| WHAT YOU HAVE TO DO |
Once the line with "charges de travail*." is found in the data, output it and each following line exactly, up to and including the line with "cette charge de travail.", and nothing before or after.

---------- ENTRIES SHOWN

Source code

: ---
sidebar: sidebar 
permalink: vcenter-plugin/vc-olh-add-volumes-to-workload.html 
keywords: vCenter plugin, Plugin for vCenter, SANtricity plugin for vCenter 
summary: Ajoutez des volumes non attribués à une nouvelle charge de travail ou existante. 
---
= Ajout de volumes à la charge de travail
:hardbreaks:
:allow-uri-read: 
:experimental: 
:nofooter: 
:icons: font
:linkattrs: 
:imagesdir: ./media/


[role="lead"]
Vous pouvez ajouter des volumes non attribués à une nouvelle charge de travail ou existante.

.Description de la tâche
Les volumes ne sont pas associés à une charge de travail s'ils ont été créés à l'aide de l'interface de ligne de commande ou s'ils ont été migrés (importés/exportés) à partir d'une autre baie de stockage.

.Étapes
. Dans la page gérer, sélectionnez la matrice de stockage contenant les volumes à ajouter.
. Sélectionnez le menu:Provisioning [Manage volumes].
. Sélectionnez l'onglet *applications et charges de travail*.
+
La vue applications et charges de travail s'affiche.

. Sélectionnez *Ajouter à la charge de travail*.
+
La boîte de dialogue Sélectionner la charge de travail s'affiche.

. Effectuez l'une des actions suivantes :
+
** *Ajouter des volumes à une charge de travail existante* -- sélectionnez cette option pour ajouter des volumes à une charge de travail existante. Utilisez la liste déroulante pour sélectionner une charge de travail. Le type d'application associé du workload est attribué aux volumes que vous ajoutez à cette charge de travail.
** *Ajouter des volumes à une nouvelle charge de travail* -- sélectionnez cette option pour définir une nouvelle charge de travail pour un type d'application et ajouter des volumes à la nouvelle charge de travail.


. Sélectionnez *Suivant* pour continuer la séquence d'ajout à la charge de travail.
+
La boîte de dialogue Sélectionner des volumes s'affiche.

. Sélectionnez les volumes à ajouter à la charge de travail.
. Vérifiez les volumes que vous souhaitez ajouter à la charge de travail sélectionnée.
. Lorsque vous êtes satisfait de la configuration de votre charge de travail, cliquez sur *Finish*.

--------------------

| TASK OUTPUT |
. Sélectionnez l'onglet *applications et charges de travail*.
+
La vue applications et charges de travail s'affiche.

. Sélectionnez *Ajouter à la charge de travail*.
+
La boîte de dialogue Sélectionner la charge de travail s'affiche.

. Effectuez l'une des actions suivantes :
+
** *Ajouter des volumes à une charge de travail existante* -- sélectionnez cette option pour ajouter des volumes à une charge de travail existante. Utilisez la liste déroulante pour sélectionner une charge de travail. Le type d'application associé du workload est attribué aux volumes que vous ajoutez à cette charge de travail.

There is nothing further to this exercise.